Eine Weile nachdem sie sich gelegt hatten, hörten sie jemanden laut schnaufen. Die Jungen spitzten die Ohren und lauschten gut ob es ein Tier oder ein Waldtroll war, den sie da hörten.
Doch da schnaufte es noch lauter und sagte:
„Hier riecht es nach Menschenblut!“
Dann hörten sie einen Schritt, so daß die Erde unter ihnen bebte, und da wußten sie, daß die Trolle unterwegs waren.
„Gott helfe uns, was sollen wir jetzt tun?“ fragte der jüngste Bub seinen Bruder.
„Oh, du bleibst da unter der Kiefer stehen, wo du jetzt stehst, und machst dich bereit, davonzulaufen, wenn du sie kommen siehst, und ich nehme die kleine Axt“, sagte der andere.
Zugleich sahen sie die Trolle dahertrotten, und die waren so groß und mächtig, daß ihre Köpfe auf einer Höhe mit den Baumkronen waren.
Doch sie hatten nur ein Auge, alle drei zusammen, und sie wechselten sich beim Gebrauch desselben ab; sie hatten ein Loch in der Stirn, wo sie es reinlegten; er, der voranging, mußte es haben, und die anderen gingen hinterher und hielten sich an ihm fest.
„Lauf“, sagte der älteste Bub, „doch lauf nicht zu weit, bevor du siehtst, wie es geht; da sie das Auge so hoch tragen, sehen sie mich nicht, wenn ich von hinten komme.“
Ja, der Bruder rannte, und die Trolle hinterher.
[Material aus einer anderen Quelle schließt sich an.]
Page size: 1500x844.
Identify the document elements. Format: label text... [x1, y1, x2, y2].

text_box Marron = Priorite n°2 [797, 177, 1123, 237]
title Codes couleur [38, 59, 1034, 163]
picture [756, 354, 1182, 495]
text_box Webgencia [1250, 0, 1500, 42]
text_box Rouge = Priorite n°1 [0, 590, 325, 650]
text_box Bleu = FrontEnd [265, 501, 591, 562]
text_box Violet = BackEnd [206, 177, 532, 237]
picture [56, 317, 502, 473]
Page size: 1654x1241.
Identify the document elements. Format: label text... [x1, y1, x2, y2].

Inzwischen kam der ältere Bruder von hinten und hackte dem hintersten Troll ins Fußgelenk, daß dieser einen schrecklichen Schrei ausstieß, und der erste wurde so erschreckt, daß er zusammenfuhr und das Auge fallen ließ.
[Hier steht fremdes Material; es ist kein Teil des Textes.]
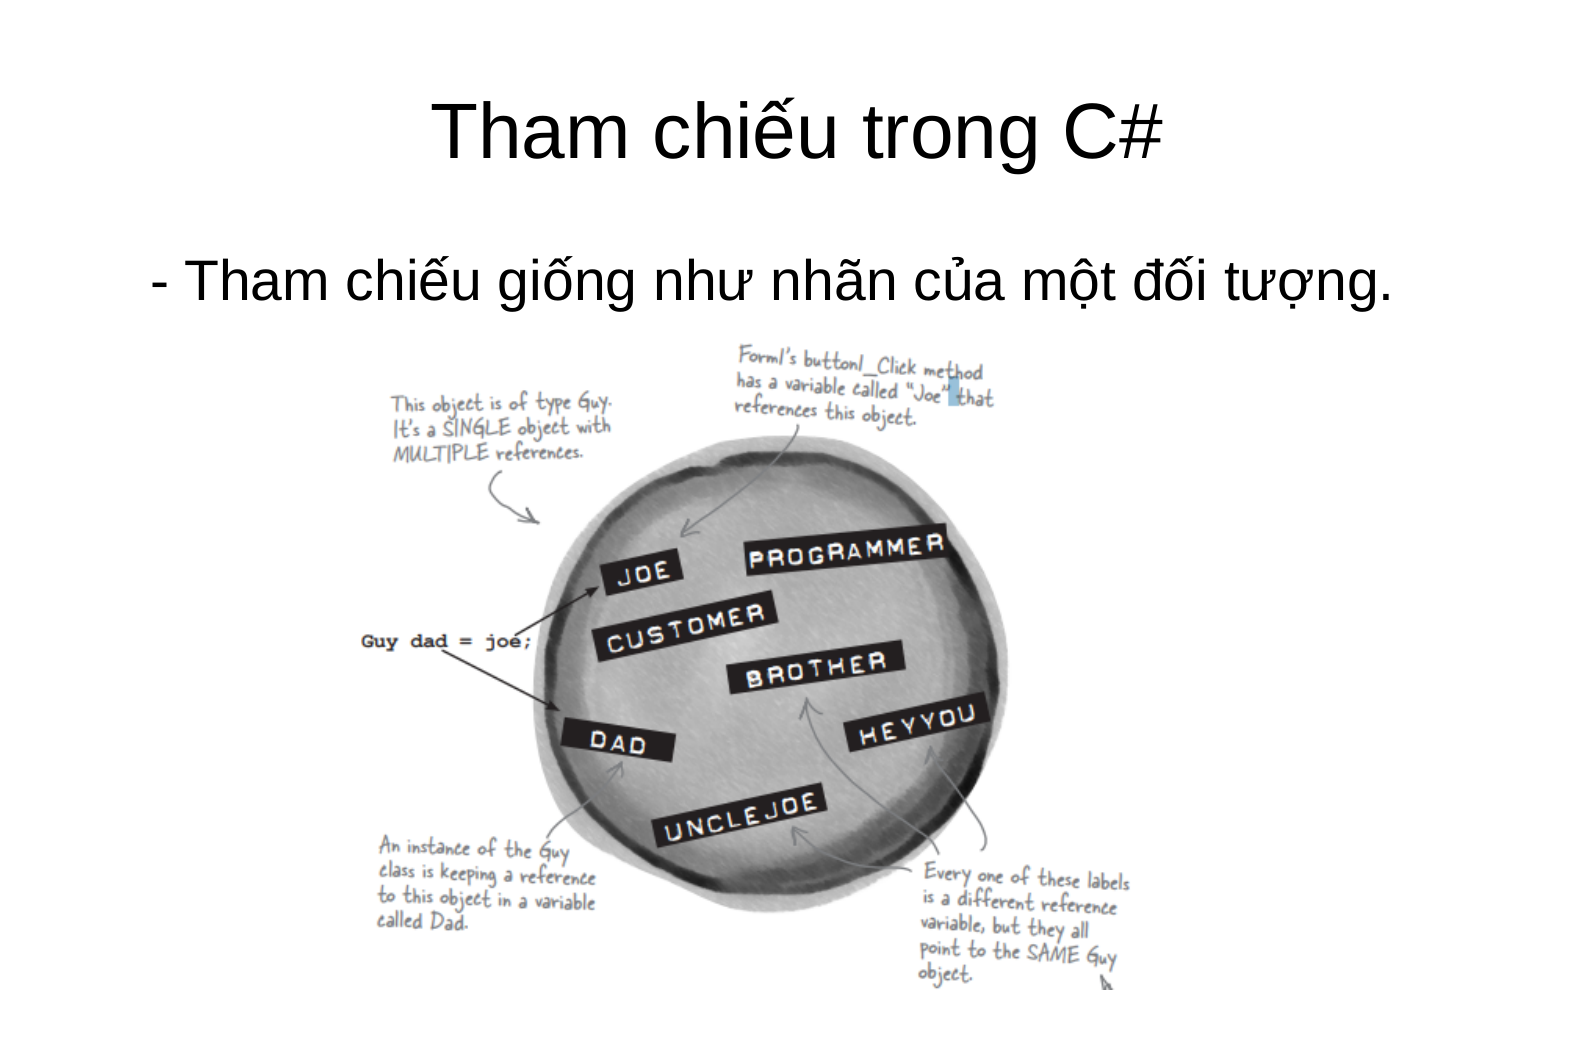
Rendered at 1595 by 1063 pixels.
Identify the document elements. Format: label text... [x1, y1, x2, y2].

list - Tham chiếu giống như nhãn của một đối tượng. [79, 248, 1515, 951]
title Tham chiếu trong C# [79, 42, 1515, 220]
picture [335, 328, 1141, 991]
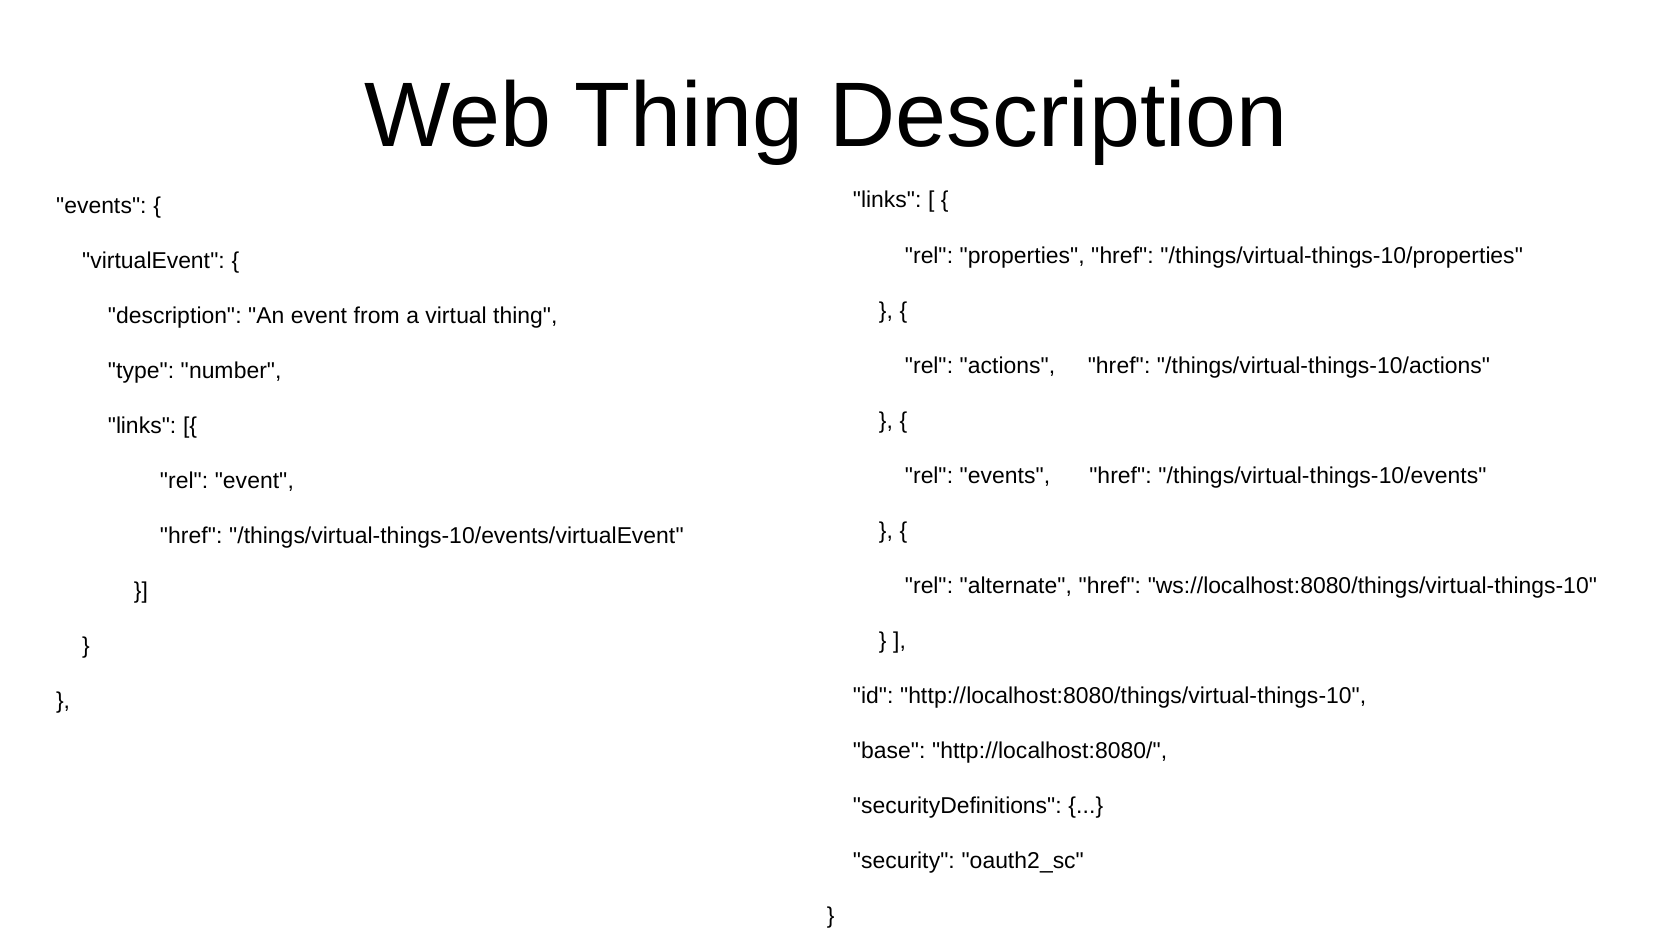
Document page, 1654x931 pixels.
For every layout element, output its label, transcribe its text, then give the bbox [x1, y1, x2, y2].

list "events": { "virtualEvent": { "description": "An event from a virtual thing", "type": "number", "links": [{ "rel": "event", "href": "/things/virtual-things-10/events/virtualEvent" }] } }, [30, 192, 766, 901]
title Web Thing Description [82, 37, 1571, 193]
list "links": [ { "rel": "properties", "href": "/things/virtual-things-10/properties" }, { "rel": "actions", "href": "/things/virtual-things-10/actions" }, { "rel": "events", "href": "/things/virtual-things-10/events" }, { "rel": "alternate", "href": "ws://localhost:8080/things/virtual-things-10" } ], "id": "http://localhost:8080/things/virtual-things-10", "base": "http://localhost:8080/", "securityDefinitions": {...} "security": "oauth2_sc" } [826, 187, 1654, 931]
Der kleinere Bruder hob es schnell auf. Es war größer als wenn man zwei Kartoffelschüsseln aufeinanderlegte, und klar war es, so klar, daß es wie leuchtender Tag wurde, als er hindurchsah, obwohl es finsere Nacht war.
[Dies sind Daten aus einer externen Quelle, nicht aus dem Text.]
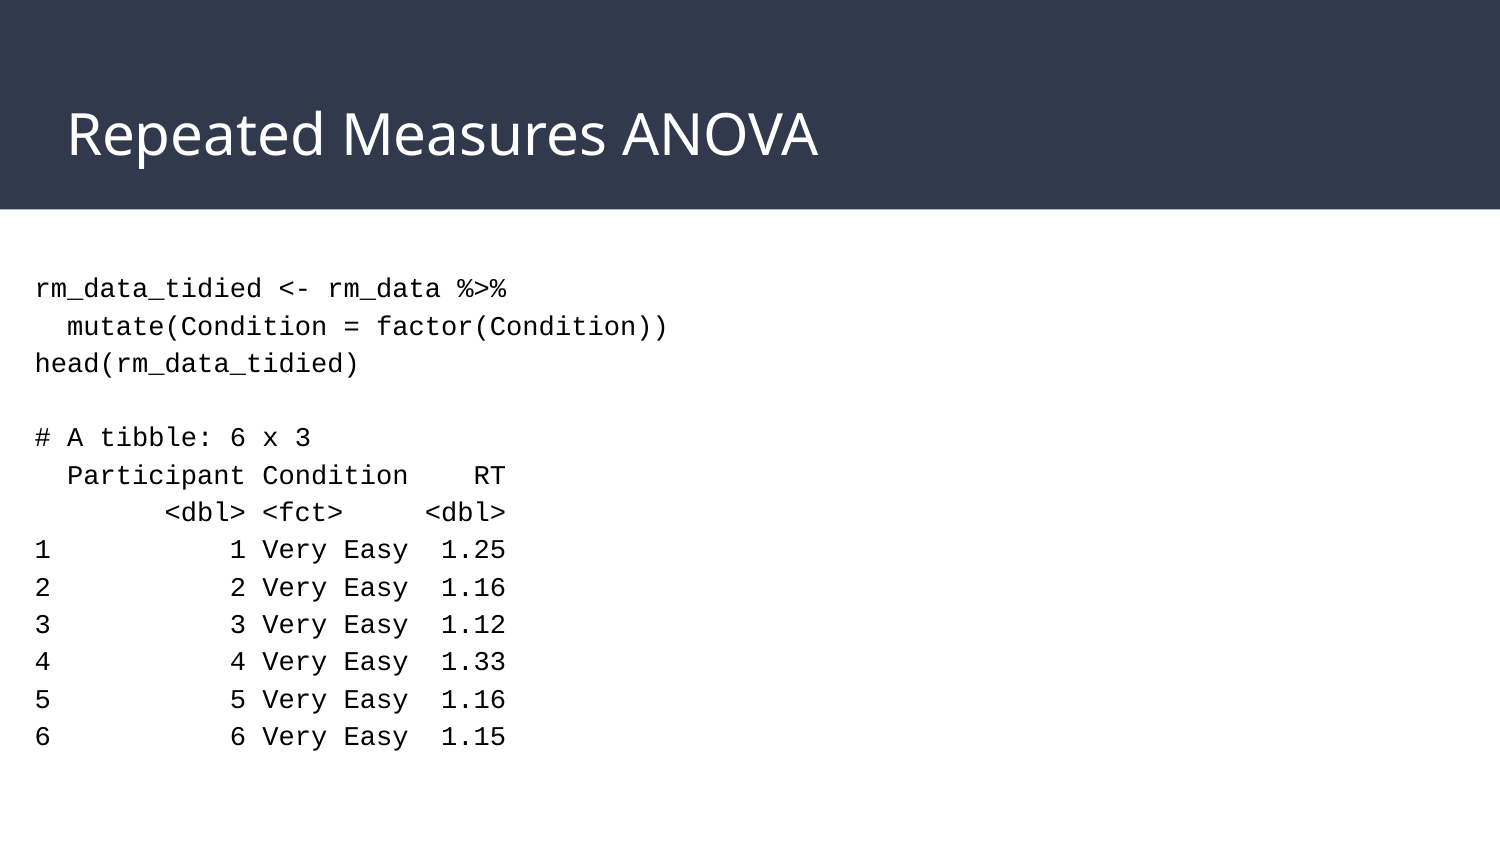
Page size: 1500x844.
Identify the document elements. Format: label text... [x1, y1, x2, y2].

text_box rm_data_tidied <- rm_data %>% mutate(Condition = factor(Condition)) head(rm_data_tidied) # A tibble: 6 x 3 Participant Condition RT <dbl> <fct> <dbl> 1 1 Very Easy 1.25 2 2 Very Easy 1.16 3 3 Very Easy 1.12 4 4 Very Easy 1.33 5 5 Very Easy 1.16 6 6 Very Easy 1.15 [19, 250, 1472, 821]
title Repeated Measures ANOVA [51, 82, 1449, 185]
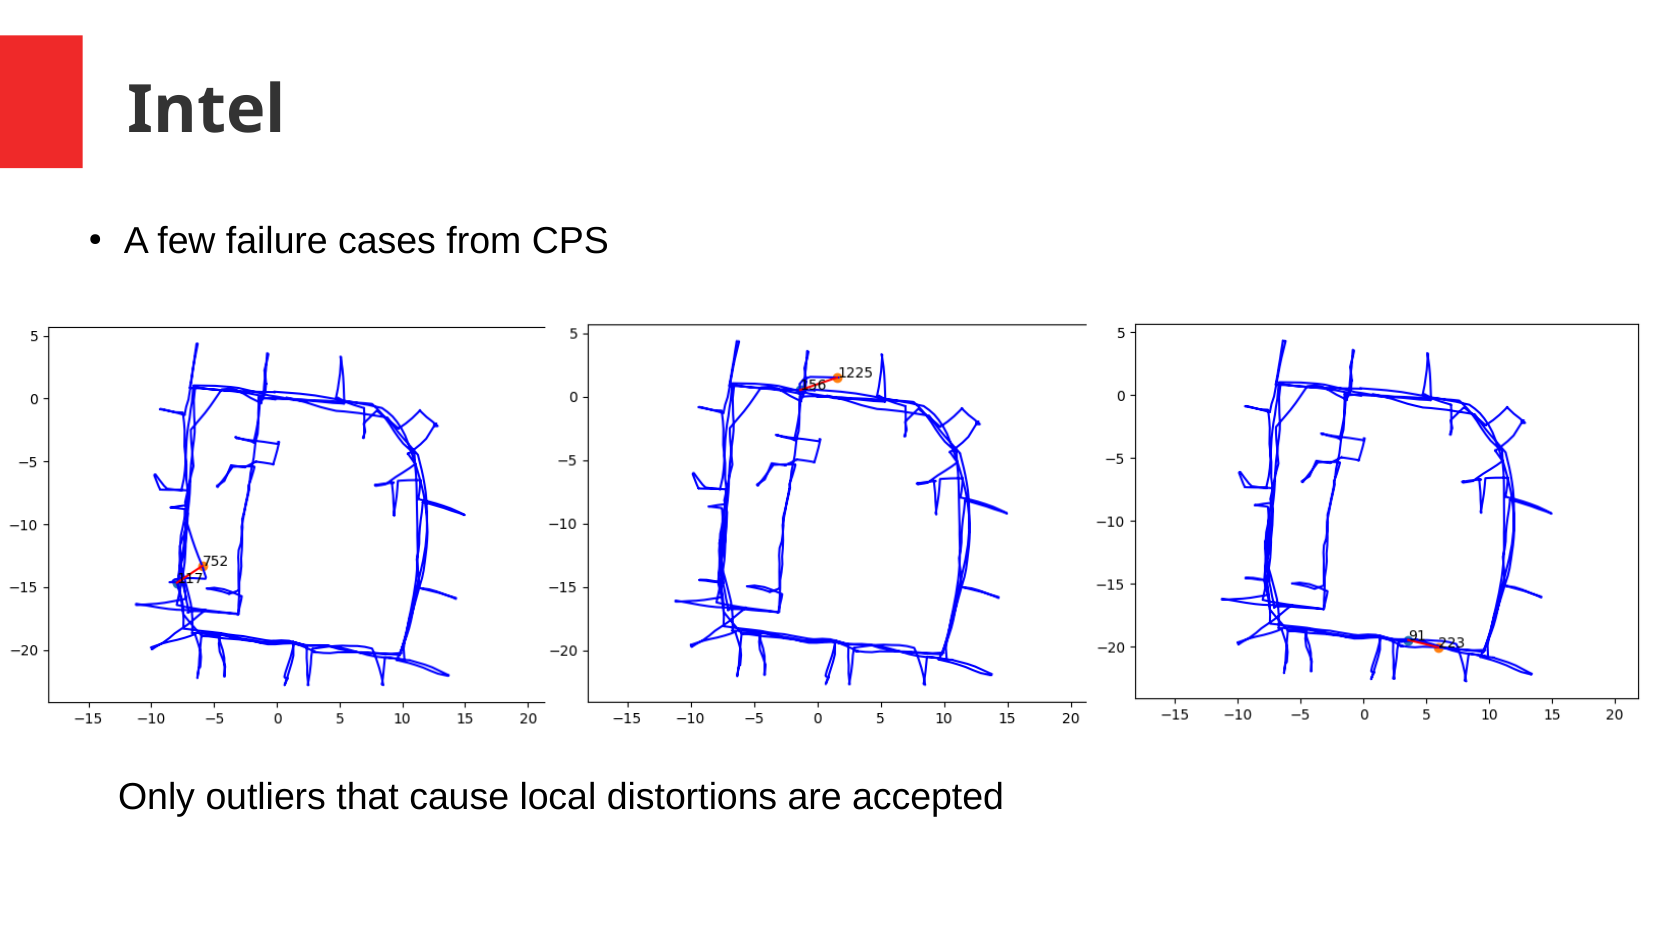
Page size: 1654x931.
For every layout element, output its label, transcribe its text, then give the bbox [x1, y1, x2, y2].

text_box Intel [113, 58, 302, 154]
text_box Only outliers that cause local distortions are accepted [118, 767, 1024, 825]
picture [0, 265, 1645, 756]
text_box A few failure cases from CPS [88, 212, 610, 270]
Als die Trolle merkten, daß er ihnen das Auge weggenommen und einen von ihnen verwundet hatte, begannen sie zu schimpfen und mit allem Bösen zu drohen, das es nur gab, wenn er ihnen nicht sofort ihr Auge wiedergeben würde.
„Ich habe keine Angst vor Troll und Betrug“, sagte der Junge. „Nun habe ich allein drei Augen, und ihr habt gar keins, und zusätzlich müssen zwei von euch den dritten tragen.“
„Bekommen wir nicht auf der Stelle unser Auge zurück, sollst du zu Stock und Stein werden!“ kreischten die Trolle.
Doch der Junge sagte, er fürchte sich weder vor Angeberei noch vor Trolltum (eine Art Hexerei); und ließen sie ihn nicht in Ruhe, zu würde er auf sie alle einhacken, so daß sie wie Kriech- und Krabbeltiere am Boden kreuchen müßten.
Als das die Trolle hörten, bekamen sie Angst und gaben gute Worte. Sie baten so eindringlich und versprachen ihm Gold und Silber und alles, was er haben wolle, wenn er ihnen nur das Auge wiedergeben wolle. Ja, meinte der Junge, das sei gut und schön, doch wolle er zuerst das Gold und Silber haben. Einer der Trolle solle heimgehen und so viel Gold und Silber holen, wie in seine und seines Bruders Taschen passe, so lange würde er es behalten.
Die Trolle gebärdeten sich wild und sagten, daß keiner von ihnen gehen könne, so lange sie ihr Auge nicht dabeihätten; doch so schrie einer von ihnen nach dem Weib, denn sie hatten zusammen ein Weib. Und nach einer Weile antwortete es von Norden her. Da sagten ihr die Trolle, daß sie mit zwei Eimern voller Gold und Silber kommen solle. Und es dauerte nicht lange, bis sie kam. Und da sie sah, was geschehen war, begann auch sie, mit Trolltum zu drohen. Doch die Trolle bekamen Angst und baten sie, sich vor der kleinen Wespe vorzusehen, denn sie könne nicht sicher sein, daß er nicht auch ihr Auge auch stehle. Da warf sie die Eimer mit dem Gold und Silber und die Bögen zu ihnen hin und zog im Streit mit den Trollen heim.
Seit dem hat keiner mehr davon gehört, daß die Trolle umhergingen und nach Menschenblut geschnüffelt hätten.